About this task: What lines of the data below include the word "optical"? Report them by copying each.

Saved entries
BEGIN
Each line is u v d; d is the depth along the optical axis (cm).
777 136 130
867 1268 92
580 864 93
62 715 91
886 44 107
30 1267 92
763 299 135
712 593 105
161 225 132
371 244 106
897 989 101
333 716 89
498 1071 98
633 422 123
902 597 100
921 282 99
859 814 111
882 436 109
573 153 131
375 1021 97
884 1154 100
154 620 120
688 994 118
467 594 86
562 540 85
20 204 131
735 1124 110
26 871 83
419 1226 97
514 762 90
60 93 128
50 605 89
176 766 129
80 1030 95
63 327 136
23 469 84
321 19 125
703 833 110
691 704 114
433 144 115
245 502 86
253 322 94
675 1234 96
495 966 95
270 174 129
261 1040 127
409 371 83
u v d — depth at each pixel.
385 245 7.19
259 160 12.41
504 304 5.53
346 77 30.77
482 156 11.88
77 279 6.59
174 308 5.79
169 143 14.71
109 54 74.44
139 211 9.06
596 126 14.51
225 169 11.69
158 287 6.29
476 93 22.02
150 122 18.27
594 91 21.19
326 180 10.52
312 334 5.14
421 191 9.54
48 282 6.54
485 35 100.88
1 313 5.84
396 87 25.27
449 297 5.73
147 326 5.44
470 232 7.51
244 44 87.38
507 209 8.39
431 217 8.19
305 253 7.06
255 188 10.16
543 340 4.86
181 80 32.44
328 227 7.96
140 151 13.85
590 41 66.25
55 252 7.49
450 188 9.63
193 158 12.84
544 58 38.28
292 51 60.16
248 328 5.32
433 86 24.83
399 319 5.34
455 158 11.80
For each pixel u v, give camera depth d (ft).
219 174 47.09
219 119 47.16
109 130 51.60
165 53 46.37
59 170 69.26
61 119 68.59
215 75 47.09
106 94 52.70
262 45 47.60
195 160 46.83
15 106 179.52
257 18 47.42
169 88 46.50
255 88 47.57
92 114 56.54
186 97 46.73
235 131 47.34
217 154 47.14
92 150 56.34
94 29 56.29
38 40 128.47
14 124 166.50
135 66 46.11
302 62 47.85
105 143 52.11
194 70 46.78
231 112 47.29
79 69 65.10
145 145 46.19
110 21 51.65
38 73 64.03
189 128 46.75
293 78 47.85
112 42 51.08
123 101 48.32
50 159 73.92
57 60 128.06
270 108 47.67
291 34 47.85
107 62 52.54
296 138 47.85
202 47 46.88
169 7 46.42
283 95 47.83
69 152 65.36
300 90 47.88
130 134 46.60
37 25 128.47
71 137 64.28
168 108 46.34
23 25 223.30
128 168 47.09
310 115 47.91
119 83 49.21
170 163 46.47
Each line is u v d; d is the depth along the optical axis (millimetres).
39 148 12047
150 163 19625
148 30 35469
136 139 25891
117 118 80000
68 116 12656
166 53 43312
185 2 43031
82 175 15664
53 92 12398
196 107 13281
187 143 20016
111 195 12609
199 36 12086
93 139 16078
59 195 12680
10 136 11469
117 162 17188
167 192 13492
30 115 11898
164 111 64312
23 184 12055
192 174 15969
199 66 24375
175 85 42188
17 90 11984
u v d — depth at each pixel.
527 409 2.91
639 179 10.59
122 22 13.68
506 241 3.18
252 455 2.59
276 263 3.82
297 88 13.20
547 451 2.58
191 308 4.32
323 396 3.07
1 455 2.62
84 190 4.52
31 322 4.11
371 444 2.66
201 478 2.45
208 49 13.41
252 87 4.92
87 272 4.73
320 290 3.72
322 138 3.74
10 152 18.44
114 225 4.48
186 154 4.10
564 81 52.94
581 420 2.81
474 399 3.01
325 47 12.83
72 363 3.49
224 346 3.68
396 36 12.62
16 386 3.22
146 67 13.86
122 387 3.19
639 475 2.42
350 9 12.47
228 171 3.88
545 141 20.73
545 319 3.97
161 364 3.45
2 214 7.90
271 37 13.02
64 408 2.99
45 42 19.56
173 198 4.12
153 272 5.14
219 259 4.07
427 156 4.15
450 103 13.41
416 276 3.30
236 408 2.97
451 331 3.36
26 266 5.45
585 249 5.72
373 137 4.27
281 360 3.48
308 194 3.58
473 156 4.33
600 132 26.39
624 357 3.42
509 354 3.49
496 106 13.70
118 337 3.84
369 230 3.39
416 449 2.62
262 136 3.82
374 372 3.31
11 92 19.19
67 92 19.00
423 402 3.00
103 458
END
Exercise solution:
Each line is u v d; d is the depth along the optical axis (cm).
Each line is u v d; d is the depth along the optical axis (millimetres).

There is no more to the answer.